Emails to your boss
E-mail etiquette is very important in the working space. A modicum of straight-laced, formal writing is required when you are drafting up an email, especially in your emails to your BOSS. Communicating via email to your boss should be similar to communicating with them in person. Your co-workers may be your close “buddies” who share funny videos with one another during lunch break, but your boss is someone who you should look up to and respect. Aside from simply writing formally and avoiding humor, here are a couple of small tips on how to conduct yourself in an email with your manager/boss/supervisor/etc.
- Never follow up with a “did you get that mail?” email: Your boss probably gets the most emails out of everyone in your office, oftentimes hundreds per day. It may take them a while to get to whichever one you sent. Do not add to their load by sending a follow-up vaguely asking if they got “” Either specify what the email is about, or ask them in person the next time you see them.

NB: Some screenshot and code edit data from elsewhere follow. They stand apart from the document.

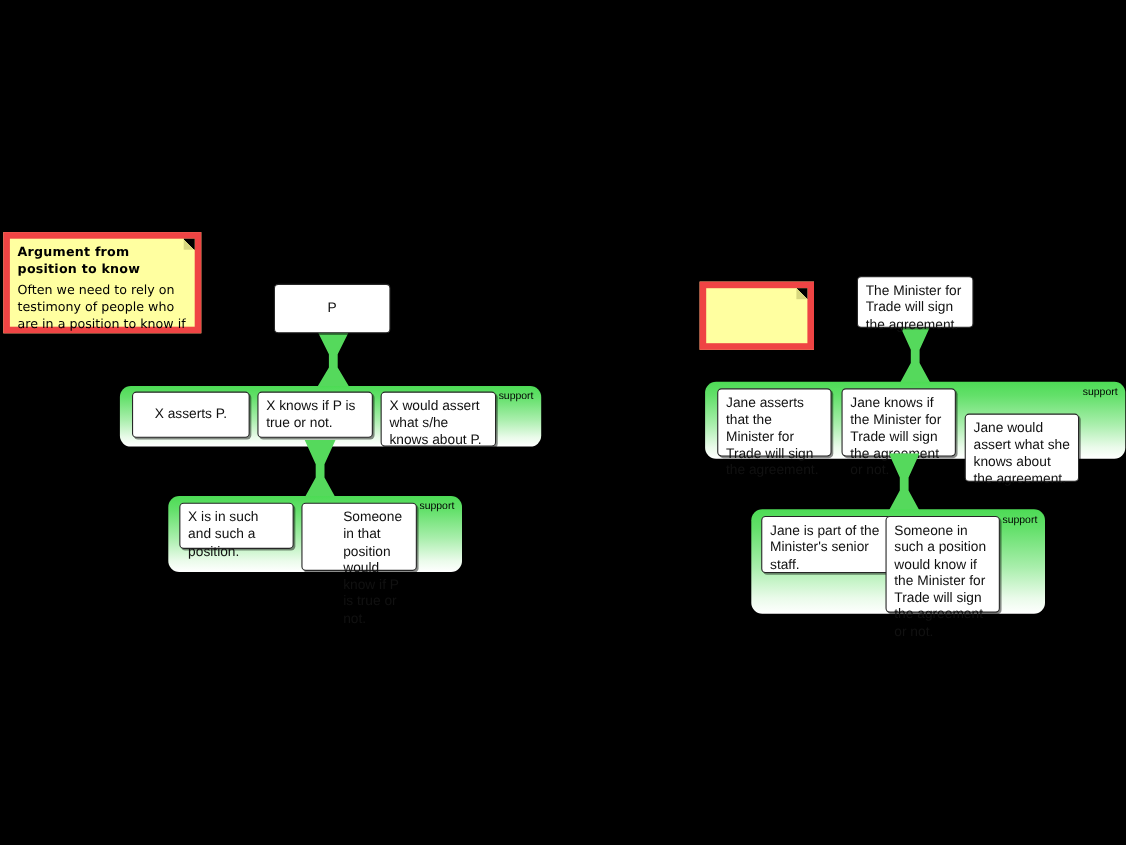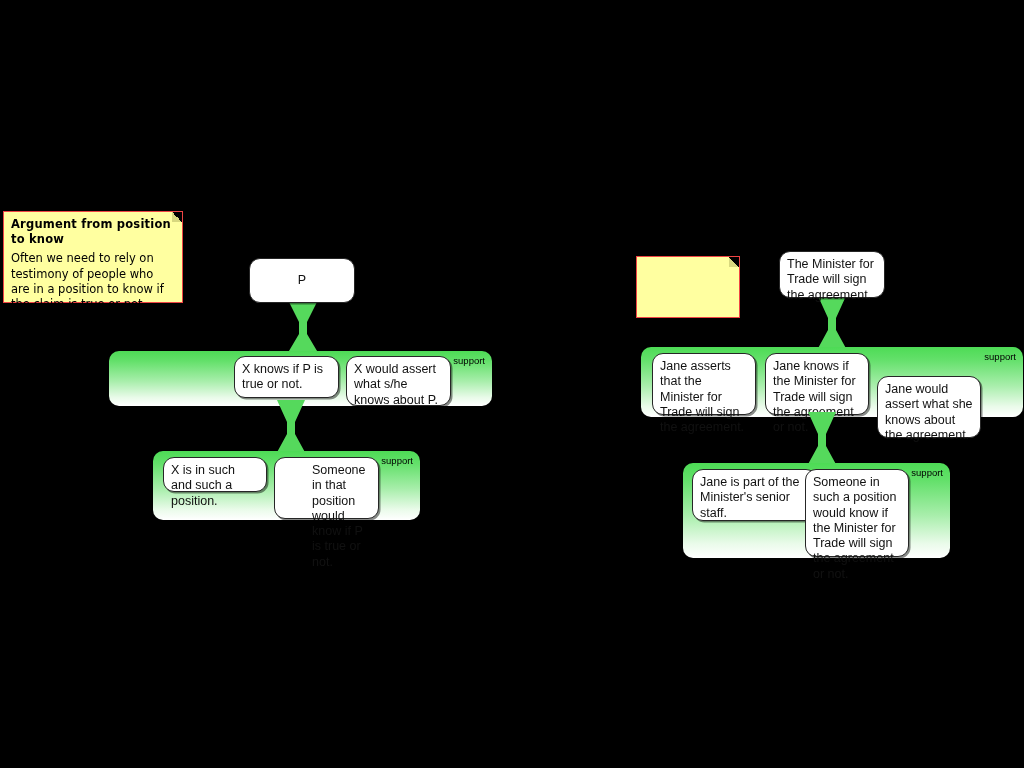"Argument from position to know" .note { border: 1px solid #ef4444 -> 6px solid #ef4444 }
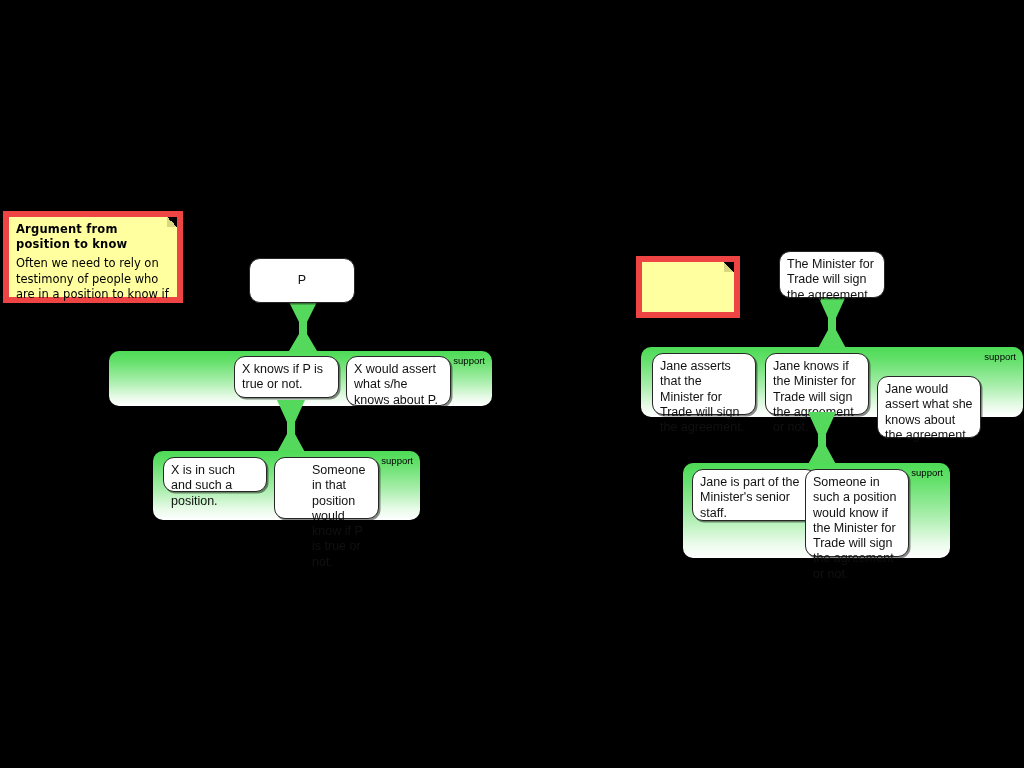"The Minister for Trade will" .claim { border-radius: 11px -> 4px }
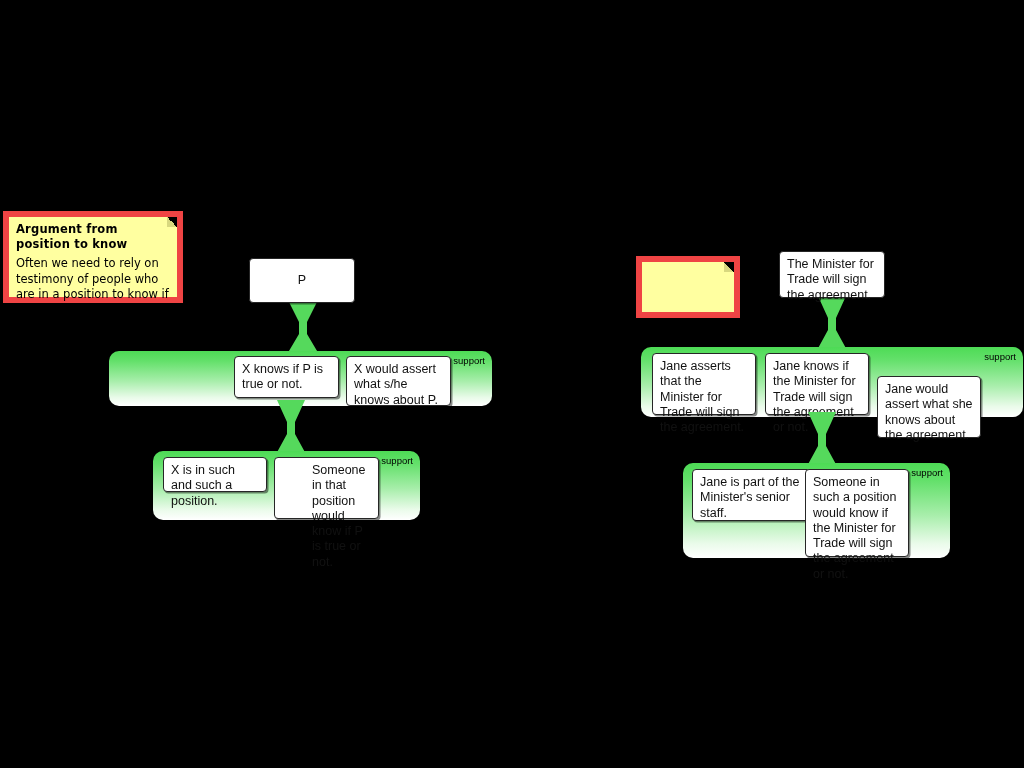"X asserts P." div.claim { html: none -> <div> <span>X asserts P.</span> </div> }
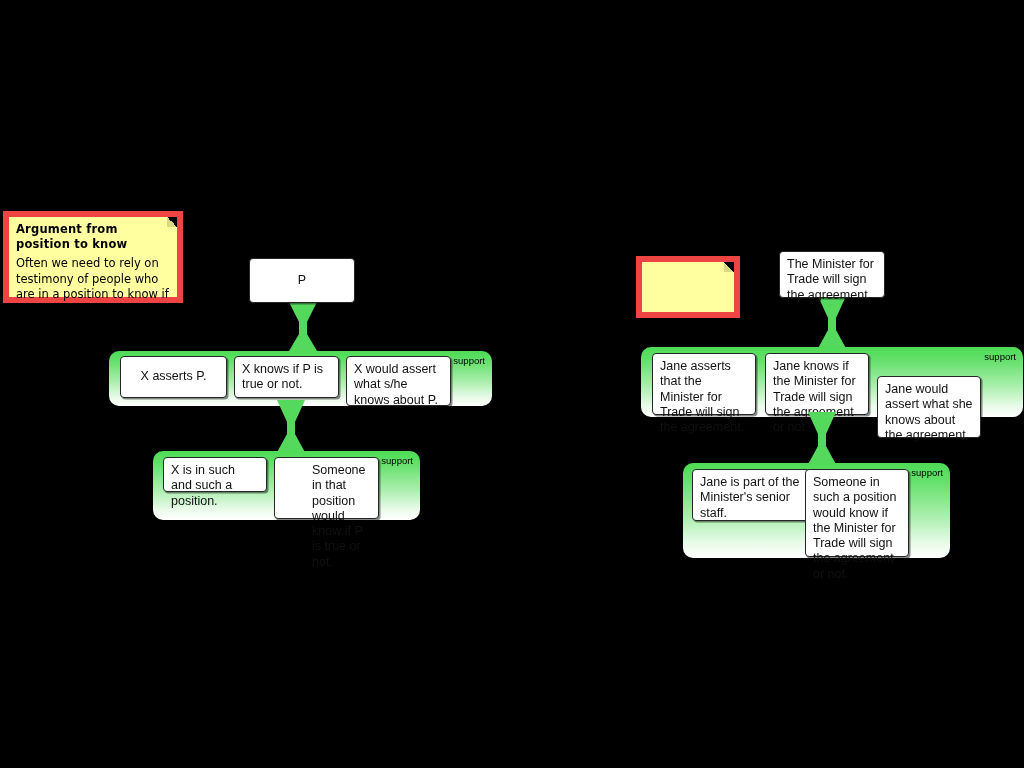"X is in such and" div.claim { height: 35px -> 42px }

Do not waste their time.
- Avoid subject line only emails: It seems like the hip and trendy thing to do these days—to have a sentence-long subject line with no body text in the actual email itself. In the working world, it is actually kind of tacky. Your boss will expect something in the body text, and upon seeing nothing, will assume you forgot to write anything at all. Stick to traditional email structure: a brief subject line, then elaborate in the body text.
- Do not use vague subject lines, or forget them entirely: The subject line serves a huge, crucial purpose: it tells you what’s in the email. It also helps you if you need that email later and need to search for it. Emails without subjects will often go unread by your boss, and ones with misleading or vague subject lines will be difficult for them to return to. Help your boss find things faster by avoiding generic terms. Again, be specific.
- Remember to check twice on the “reply/reply all” function: Accidentally hitting “reply all” to an email chain can range from a mildly amusing embarrassment to a potential cause for firing. Check and double-check to make sure you know who you are replying to. This can be such a simple thing, yet people always forget it, and that’s when this mistake happens. Do not let it happen to you.